This is a Tensorflow implementation for "Accurate Image Super-Resolution Using Very Deep Convolutional Networks", CVPR 16'.
- The author's project page
- To download the required data for training/testing, please refer to the README.md at data directory.
- VDSR.py : main training file.
- MODEL.py : model definition.
- MODEL_FACTORIZED.py : model definition for Factorized CNN. (not recommended to use. for record purpose only)
- PSNR.py : define how to calculate PSNR in python
- TEST.py : test all the saved checkpoints
- PLOT.py : plot the test result from TEST.py
# if start from scratch
python VDSR.py
# if start with a checkpoint
python VDSR.py --model_path ./checkpoints/CHECKPOINT_NAME.ckpt
# this will test all the checkpoint in ./checkpoint directory.
# and save the results in ./psnr directory
python TEST.py
# plot the psnr result stored in ./psnr directory
python PLOT.py
The checkpoint is file is here
Scale | Bicubic | VDSR | tf_VDSR |
---|---|---|---|
2x - PSNR/SSIM | 33.66/0.9929 | 37.53/0.9587 | 37.24 |
3x - PSNR/SSIM | 30.39/0.8682 | 33.66/0.9213 | 33.37 |
4x - PSNR/SSIM | 28.42/0.8104 | 31.35/0.8838 | 31.09 |
Scale | Bicubic | VDSR | tf_VDSR |
---|---|---|---|
2x - PSNR/SSIM | 30.24/0.8688 | 33.03/0.9124 | 32.80 |
3x - PSNR/SSIM | 27.55/0.7742 | 29.77/0.8314 | 29.67 |
4x - PSNR/SSIM | 26.00/0.7027 | 28.01/0.7674 | 27.87 |
- The training is further accelerated with asynchronous data fetch.
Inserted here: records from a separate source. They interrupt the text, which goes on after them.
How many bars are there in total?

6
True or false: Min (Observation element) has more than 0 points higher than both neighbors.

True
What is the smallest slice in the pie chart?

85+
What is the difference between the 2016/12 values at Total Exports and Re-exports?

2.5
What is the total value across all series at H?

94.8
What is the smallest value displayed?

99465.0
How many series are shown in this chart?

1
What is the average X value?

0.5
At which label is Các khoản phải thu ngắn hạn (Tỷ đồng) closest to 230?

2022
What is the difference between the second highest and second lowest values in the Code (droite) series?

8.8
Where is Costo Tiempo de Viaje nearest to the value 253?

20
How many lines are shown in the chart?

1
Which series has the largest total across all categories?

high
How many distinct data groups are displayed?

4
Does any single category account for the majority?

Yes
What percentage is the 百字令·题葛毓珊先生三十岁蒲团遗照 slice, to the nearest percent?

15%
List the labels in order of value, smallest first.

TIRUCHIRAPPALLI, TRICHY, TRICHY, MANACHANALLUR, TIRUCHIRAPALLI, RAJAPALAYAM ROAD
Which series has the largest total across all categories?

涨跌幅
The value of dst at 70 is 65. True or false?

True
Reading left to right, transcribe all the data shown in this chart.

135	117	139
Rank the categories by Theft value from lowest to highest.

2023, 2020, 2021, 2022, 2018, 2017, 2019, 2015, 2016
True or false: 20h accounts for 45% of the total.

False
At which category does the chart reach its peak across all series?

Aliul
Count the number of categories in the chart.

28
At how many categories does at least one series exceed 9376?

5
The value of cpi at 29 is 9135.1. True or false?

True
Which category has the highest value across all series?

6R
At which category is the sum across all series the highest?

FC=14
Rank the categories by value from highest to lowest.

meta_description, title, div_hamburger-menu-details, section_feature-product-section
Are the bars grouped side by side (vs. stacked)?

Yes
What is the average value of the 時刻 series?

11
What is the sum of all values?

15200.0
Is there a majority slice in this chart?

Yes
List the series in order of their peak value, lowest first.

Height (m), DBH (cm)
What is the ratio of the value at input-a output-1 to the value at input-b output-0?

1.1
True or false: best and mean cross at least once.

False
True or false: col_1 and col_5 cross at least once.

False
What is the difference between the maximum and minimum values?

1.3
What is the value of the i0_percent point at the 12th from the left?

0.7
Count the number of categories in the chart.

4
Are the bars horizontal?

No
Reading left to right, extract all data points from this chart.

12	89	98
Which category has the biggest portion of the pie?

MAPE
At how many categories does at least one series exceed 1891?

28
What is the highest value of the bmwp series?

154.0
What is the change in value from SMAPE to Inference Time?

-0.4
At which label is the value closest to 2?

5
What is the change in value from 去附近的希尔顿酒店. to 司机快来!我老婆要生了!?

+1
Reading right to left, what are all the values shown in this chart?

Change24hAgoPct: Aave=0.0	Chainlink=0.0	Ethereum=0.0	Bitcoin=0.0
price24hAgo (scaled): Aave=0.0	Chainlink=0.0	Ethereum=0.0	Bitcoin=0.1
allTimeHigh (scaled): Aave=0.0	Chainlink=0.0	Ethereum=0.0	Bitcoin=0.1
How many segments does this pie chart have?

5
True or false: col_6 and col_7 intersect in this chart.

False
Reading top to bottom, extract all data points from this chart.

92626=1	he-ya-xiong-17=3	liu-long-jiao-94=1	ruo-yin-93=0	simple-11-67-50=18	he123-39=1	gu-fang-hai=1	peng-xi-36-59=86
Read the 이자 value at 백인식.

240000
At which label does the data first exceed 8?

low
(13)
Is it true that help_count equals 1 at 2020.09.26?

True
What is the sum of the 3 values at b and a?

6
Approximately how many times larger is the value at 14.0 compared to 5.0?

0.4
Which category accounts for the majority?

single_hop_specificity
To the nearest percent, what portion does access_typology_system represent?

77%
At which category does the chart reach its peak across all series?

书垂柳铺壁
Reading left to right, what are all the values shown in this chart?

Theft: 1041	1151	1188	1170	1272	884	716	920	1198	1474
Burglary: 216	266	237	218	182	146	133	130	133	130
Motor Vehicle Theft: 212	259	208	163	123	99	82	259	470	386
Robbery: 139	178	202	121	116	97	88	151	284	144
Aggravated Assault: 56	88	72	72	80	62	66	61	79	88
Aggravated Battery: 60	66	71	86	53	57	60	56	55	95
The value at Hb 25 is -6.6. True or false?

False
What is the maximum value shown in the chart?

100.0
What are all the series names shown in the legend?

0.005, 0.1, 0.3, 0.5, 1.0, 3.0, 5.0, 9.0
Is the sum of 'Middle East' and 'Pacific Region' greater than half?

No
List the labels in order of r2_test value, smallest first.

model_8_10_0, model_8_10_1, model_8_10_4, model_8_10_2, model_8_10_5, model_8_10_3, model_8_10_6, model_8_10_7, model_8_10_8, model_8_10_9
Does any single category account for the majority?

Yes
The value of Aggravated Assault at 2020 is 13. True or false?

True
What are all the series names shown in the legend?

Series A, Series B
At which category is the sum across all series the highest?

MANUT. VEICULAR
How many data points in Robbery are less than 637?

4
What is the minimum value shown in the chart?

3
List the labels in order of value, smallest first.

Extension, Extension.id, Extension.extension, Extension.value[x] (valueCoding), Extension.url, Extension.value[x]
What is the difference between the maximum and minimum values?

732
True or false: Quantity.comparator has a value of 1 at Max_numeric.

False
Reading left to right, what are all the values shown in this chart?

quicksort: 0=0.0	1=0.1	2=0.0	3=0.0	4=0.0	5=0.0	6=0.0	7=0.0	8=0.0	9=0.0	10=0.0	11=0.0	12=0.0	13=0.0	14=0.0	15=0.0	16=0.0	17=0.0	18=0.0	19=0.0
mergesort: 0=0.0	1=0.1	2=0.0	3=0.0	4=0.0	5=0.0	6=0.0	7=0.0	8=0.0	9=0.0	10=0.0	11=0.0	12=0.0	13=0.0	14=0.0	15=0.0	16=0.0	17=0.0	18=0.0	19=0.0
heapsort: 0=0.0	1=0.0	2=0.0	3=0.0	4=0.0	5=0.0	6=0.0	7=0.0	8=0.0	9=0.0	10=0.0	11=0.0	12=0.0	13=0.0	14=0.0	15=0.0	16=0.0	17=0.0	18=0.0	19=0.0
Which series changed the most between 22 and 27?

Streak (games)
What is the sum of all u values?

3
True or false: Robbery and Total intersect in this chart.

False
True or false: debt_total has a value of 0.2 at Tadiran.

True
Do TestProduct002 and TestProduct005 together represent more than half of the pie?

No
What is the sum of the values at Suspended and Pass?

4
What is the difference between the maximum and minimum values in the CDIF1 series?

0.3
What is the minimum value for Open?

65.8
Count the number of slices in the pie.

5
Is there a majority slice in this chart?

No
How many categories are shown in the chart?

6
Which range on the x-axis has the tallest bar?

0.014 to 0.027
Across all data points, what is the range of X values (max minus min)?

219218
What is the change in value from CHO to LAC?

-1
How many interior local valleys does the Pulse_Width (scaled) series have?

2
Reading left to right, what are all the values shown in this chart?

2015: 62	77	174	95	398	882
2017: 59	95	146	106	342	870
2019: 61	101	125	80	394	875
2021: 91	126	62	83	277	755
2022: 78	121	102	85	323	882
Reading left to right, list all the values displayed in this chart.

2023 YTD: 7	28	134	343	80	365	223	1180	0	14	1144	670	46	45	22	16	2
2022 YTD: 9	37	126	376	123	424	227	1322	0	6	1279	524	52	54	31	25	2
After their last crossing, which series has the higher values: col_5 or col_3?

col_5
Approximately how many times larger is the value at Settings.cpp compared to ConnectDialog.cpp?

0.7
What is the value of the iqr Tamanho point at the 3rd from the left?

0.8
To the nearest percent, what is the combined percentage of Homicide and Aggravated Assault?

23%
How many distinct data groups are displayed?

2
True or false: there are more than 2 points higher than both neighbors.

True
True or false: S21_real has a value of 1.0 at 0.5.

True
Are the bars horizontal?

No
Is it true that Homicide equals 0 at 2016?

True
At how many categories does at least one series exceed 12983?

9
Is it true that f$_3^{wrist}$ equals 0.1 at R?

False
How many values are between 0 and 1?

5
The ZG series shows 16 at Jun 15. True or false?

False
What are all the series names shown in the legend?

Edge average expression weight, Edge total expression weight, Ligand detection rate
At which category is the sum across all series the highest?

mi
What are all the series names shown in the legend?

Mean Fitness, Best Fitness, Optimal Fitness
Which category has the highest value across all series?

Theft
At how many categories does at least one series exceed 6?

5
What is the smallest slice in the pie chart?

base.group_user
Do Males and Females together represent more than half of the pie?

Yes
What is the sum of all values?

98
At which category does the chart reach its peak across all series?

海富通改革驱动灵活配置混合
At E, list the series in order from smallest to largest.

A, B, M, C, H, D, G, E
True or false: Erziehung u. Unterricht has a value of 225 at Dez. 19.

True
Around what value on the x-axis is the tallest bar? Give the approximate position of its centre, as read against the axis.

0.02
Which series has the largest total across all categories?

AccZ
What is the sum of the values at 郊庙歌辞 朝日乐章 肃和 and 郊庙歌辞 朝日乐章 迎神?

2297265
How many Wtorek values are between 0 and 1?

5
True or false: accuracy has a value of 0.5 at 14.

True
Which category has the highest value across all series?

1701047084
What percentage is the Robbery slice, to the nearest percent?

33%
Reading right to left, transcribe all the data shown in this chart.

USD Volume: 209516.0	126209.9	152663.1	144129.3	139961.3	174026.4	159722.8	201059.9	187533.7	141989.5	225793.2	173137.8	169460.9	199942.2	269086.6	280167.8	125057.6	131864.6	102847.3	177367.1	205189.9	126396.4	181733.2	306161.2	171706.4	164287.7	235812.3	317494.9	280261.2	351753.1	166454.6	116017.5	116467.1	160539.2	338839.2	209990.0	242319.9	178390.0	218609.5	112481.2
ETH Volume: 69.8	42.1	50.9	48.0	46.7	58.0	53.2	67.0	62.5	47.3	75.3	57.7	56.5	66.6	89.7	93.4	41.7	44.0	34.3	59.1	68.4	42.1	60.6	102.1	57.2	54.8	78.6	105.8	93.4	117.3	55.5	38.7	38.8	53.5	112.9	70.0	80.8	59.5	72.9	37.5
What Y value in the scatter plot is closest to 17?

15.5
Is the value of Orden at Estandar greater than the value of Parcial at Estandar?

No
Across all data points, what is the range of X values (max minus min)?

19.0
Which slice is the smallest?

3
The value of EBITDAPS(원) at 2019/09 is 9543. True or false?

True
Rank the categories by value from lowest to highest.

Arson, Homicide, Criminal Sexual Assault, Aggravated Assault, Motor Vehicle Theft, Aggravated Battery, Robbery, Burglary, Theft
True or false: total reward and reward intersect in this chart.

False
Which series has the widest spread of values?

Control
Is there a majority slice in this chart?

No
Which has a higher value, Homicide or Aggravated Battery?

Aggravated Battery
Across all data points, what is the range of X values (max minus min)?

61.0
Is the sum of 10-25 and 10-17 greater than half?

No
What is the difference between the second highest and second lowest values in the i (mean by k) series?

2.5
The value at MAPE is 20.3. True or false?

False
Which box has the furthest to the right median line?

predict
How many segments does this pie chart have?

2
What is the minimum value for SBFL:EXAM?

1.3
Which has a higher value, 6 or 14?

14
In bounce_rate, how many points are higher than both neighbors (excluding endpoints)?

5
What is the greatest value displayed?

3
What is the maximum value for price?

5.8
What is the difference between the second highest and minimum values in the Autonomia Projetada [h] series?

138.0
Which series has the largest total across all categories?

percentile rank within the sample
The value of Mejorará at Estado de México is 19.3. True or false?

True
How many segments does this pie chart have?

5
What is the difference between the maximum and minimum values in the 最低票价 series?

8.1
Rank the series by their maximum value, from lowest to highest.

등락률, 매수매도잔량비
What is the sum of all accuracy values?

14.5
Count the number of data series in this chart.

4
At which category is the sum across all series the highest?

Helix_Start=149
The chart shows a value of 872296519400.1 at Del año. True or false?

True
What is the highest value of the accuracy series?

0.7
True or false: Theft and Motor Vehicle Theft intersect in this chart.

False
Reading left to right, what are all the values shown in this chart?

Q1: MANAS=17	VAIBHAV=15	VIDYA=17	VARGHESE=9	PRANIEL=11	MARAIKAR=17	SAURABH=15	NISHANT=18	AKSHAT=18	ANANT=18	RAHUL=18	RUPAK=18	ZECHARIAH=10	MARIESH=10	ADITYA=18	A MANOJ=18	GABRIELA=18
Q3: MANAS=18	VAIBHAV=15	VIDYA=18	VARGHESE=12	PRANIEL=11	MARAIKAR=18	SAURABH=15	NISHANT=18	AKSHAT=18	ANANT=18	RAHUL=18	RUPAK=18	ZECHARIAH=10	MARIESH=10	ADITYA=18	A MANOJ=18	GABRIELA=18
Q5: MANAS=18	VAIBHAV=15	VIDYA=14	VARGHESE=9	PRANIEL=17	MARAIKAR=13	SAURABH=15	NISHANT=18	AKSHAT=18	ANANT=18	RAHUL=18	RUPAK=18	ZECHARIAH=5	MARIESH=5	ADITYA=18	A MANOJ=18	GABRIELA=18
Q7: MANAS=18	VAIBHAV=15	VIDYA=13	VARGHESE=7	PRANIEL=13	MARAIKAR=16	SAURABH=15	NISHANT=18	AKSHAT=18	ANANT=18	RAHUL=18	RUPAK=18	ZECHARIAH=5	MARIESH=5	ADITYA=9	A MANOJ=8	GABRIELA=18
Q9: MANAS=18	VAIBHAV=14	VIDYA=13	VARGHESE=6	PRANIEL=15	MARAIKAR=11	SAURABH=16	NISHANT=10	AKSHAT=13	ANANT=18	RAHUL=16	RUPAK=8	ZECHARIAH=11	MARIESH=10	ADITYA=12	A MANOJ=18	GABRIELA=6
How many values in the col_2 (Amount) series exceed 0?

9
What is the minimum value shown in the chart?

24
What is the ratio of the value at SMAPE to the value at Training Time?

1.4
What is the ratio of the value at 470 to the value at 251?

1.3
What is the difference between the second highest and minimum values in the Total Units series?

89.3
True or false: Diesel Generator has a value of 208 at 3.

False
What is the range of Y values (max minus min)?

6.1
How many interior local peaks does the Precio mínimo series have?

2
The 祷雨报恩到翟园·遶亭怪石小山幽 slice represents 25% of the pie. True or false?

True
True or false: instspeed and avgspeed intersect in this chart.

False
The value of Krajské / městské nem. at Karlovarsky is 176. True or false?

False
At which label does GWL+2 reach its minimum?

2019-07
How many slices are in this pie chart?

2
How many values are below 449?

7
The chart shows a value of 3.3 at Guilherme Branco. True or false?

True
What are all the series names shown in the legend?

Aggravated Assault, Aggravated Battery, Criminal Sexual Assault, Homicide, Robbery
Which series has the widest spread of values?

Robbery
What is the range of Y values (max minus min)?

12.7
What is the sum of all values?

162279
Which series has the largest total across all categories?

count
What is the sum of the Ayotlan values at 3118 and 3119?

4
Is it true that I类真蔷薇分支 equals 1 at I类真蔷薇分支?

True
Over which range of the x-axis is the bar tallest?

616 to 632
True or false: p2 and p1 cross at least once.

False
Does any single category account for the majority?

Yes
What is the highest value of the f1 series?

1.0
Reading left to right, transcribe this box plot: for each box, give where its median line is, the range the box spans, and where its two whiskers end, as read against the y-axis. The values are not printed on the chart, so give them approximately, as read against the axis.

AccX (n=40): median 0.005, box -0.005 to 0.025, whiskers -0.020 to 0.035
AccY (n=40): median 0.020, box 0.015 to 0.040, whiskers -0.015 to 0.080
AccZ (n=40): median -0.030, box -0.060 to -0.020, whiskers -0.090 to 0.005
- Tried to accelerate the network with the idea from Factorized CNN. It is possible to implement with
tf.nn.depthwise_conv2d
and 1x1 convolution, but not so effective. - Thanks to @harungunaydin 's comment, AdamOptimizer gives a much more stable training. There's an option added.